→ Passage given
Appellee, via complaint in trespass, sued for the injuries he sustained, naming as defendants, Emlen and Gloria Etting, owners of the land and Odette Myrtil and “Chez Odette, Inc.”, as lessees in possession of the land. The complaint alleged that appellants were negligent in failing to warn appellee of the shallowness of the water, either by signs or orally, and in maintaining the dock as a swimming area without adequate supervision, in view of the dangers inherent in diving from such a platform.

Following trial by jury, a verdict in favor of the appellees was returned in the amount of 1.8 million dollars. Emlen and Gloria Etting had, prior to the verdict, obtained a *419 joint-tortfeasors release for $300,000.00 (three hundred thousand dollars). Judgment was entered on the verdict in the amount of 1.2 million dollars.

Motion for judgment n. o. v. and a new trial were denied and this appeal followed.

Our review leads us to conclude that the trial court erred in its instruction to the jury on the issue of the legal status of appellee at the time of this occurrence.

The court’s instruction on this point was as follows:

“Members of the jury, where a possessor of land invites persons to come on the land and offers the use of facilities, the duty is upon that possessor to exercise reasonable care to make sure the land is safe or at least to warn the invitee, which Mr. Hager was, of any dangers that he might not be able to recognize himself.” (R. 817(a).)

The duty a possessor of land owes a person who comes upon his land (or land which he legally occupies) is determined by the status said person enjoys.

The injuries sustained herein occurred in the State of New Jersey. Since Griffith v. United Air Lines, 416 Pa. 1, 203 A.2d 796 (1964), Pennsylvania has adopted the principle that torts should be governed by the law of the state which has the greater interest in the application of its law, bearing in mind the policies and interests underlying the particular issue before the Court.

Here we see no conflict. The law of New Jersey should govern in determining the duty the possessor of the land in this case owed to appellee. We see no significant interest that the Commonwealth of Pennsylvania would further by having its law applied as to duties of possessors of land where the alleged tort occurred in New Jersey.

The legal status of the appellee was crucial. If he was an “invitee”, then the possessor of land had a duty to exercise reasonable care to have the premises in a safe condition. That duty also included a duty to make a reasonable inspection to discover dangerous and defective conditions. Benedict v. Podwats, 109 N.J.Super. 402, 363 A.2d 486 (affirmed 57 N.J. 219, 271 A.2d 412 (1970)). If he was a “licensee”, the *420 possessors of land still had a duty to exercise reasonable care to have the premises in a safe condition, but no duty to inspect. As to a licensee, the only duty was to warn of any known dangerous or defective condition. Taneian v. Megrigian, 15 N.J. 267, 104 A.2d 689 (1954).

→ Required actions
1. Pull out every line of the rows that contains the string "with", treating uppercase and lowercase as different.
2. Carry on the court opinion about the diving injury from the point where it stops.
The court opinion and the rows have no connection to each other.

→ Material
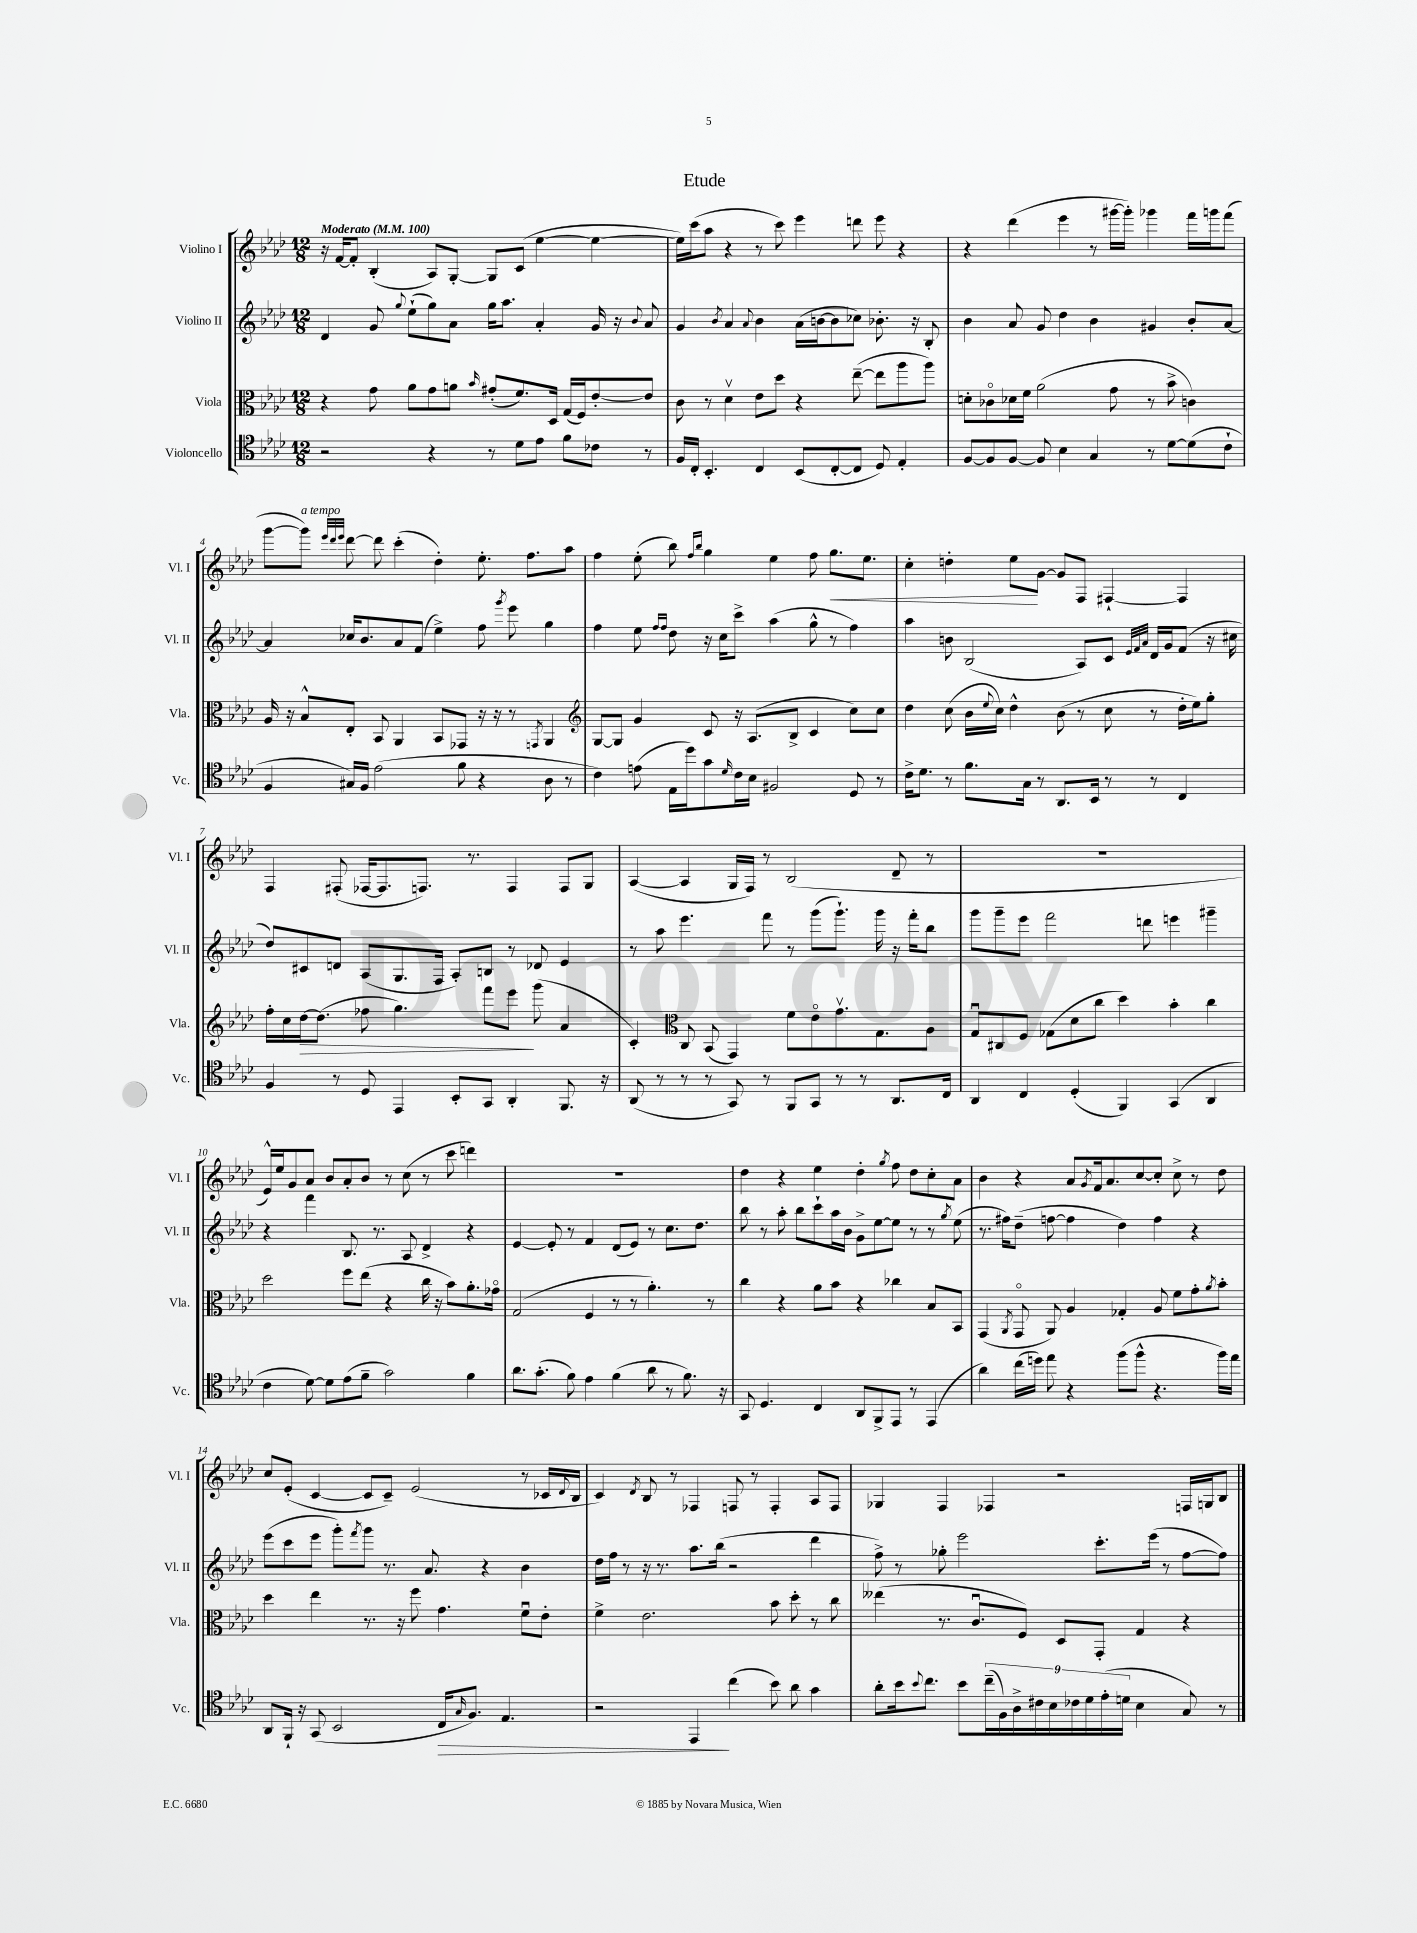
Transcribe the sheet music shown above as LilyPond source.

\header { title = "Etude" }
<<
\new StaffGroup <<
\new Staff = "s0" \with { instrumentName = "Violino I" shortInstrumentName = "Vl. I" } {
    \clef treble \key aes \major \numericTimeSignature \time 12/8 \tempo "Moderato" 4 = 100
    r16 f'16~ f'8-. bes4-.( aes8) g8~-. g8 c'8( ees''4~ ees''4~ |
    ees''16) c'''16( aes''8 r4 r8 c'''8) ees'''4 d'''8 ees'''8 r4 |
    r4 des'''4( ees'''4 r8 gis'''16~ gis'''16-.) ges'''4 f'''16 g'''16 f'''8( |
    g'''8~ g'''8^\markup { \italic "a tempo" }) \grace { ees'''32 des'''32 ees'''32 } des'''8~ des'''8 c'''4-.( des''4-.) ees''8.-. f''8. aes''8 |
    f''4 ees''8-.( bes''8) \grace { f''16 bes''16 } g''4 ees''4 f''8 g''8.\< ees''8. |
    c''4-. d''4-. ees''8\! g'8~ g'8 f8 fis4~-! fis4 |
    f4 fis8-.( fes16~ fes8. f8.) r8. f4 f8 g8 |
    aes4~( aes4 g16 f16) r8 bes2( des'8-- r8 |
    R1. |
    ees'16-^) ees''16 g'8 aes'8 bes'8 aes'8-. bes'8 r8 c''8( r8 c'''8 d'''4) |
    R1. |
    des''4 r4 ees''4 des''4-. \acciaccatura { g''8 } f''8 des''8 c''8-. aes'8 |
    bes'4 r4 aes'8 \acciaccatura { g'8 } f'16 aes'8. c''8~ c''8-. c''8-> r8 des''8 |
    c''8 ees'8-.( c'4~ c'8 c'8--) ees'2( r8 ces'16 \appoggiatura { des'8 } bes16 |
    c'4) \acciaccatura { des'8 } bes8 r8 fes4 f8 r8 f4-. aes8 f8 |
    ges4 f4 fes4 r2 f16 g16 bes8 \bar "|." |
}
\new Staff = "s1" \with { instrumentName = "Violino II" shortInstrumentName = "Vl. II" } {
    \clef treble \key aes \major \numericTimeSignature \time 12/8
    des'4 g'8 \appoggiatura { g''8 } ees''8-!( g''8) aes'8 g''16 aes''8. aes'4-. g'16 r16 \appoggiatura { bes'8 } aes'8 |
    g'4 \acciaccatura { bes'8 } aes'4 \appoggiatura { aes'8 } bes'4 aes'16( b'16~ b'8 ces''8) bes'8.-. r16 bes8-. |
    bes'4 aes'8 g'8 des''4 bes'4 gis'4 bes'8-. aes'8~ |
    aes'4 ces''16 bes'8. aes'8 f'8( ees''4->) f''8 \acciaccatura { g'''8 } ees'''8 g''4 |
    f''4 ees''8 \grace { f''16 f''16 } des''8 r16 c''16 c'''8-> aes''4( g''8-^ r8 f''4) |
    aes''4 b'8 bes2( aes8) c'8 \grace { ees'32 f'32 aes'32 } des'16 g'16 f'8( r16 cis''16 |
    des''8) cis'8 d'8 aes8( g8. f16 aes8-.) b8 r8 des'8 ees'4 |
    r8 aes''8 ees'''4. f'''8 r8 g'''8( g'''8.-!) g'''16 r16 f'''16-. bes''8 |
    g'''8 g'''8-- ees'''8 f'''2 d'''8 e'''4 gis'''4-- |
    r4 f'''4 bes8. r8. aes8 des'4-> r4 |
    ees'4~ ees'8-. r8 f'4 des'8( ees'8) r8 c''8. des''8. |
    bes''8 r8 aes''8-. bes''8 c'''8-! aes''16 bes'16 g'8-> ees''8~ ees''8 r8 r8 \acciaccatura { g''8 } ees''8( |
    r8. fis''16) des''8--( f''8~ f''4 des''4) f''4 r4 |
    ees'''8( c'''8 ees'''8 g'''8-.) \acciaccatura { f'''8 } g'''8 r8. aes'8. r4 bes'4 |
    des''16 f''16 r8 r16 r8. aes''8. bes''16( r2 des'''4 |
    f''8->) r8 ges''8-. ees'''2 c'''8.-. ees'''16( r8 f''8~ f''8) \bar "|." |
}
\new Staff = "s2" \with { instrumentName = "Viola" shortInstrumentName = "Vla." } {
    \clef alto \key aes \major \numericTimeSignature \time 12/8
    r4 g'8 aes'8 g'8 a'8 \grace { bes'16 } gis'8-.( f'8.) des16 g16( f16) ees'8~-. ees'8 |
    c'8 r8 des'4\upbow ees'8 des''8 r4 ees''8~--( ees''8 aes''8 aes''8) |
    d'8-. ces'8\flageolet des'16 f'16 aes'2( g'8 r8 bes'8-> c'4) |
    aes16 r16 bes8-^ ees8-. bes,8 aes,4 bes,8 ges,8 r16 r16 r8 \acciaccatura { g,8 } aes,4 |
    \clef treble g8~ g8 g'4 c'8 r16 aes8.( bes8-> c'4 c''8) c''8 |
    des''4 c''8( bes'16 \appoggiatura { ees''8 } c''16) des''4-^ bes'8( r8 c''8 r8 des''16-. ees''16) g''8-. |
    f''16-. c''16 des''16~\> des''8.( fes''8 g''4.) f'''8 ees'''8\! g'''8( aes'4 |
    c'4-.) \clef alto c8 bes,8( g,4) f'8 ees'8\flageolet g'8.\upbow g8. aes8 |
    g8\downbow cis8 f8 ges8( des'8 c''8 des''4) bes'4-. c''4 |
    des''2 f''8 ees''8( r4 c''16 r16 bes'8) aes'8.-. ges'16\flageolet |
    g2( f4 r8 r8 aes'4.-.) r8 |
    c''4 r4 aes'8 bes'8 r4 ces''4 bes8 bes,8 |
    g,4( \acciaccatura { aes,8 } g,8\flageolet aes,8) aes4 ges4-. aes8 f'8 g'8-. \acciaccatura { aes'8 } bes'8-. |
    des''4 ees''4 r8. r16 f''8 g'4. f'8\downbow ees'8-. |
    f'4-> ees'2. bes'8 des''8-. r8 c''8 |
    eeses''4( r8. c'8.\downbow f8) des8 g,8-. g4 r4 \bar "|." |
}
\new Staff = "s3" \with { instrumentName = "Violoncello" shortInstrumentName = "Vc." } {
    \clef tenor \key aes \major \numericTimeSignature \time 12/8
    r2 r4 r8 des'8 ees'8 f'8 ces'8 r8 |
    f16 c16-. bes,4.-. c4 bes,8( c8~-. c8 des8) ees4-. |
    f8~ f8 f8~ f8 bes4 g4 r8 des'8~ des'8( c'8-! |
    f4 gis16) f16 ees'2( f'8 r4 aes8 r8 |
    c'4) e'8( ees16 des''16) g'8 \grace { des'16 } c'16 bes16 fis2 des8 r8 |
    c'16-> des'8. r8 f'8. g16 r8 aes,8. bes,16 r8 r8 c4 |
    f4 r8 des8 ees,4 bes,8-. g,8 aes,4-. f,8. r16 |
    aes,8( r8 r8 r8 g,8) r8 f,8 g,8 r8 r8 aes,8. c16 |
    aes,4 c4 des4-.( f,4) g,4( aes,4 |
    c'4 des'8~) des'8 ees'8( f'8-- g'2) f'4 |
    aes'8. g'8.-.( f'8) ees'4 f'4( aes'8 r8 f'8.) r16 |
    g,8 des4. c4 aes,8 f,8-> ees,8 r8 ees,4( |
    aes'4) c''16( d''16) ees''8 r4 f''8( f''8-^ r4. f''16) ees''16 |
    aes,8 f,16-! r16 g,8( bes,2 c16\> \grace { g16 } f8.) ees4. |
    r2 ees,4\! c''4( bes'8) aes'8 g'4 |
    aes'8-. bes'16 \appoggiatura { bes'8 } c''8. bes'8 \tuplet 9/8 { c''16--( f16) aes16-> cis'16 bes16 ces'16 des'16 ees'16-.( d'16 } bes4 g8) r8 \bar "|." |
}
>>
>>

→ Responses to the tasks
1.
\new Staff = "s0" \with { instrumentName = "Violino I" shortInstrumentName = "Vl. I" } {
\new Staff = "s1" \with { instrumentName = "Violino II" shortInstrumentName = "Vl. II" } {
\new Staff = "s2" \with { instrumentName = "Viola" shortInstrumentName = "Vla." } {
\new Staff = "s3" \with { instrumentName = "Violoncello" shortInstrumentName = "Vc." } {

2.
The court here instructed the jury that appellee was an “invitee”. We believe that was error. We think the facts were such that a determination of appellee’s status should have been left to the jury.

In New Jersey a “social guest”, even if a non-relative and specifically invited and urged to visit, is to be classified as a “licensee” and not an “invitee”. Benedict v. Podwats, supra. An “invitee”, is a word of art with special meaning in the law. Invitation to come upon the land, in the layman’s sense of the word does not confer “invitee” status. This status is conferred upon a person who either is invited to enter or remain upon the land as a member of the public for which the land is held open to the public or is invited to enter or remain on the land for a purpose directly or indirectly connected with business dealings with the possessor of the land. See Restatement of Torts § 332, Berger v. Shapiro, 30 N.J. 89, 187 A.2d 708 (1959).

Testimony by Ms. Myrtil indicated that she had invited only appellee’s wife to come to the affair. (R. 623a).

Appellee, meanwhile, testified that he had received a direct invitation from Ms. Myrtil (R. 318a).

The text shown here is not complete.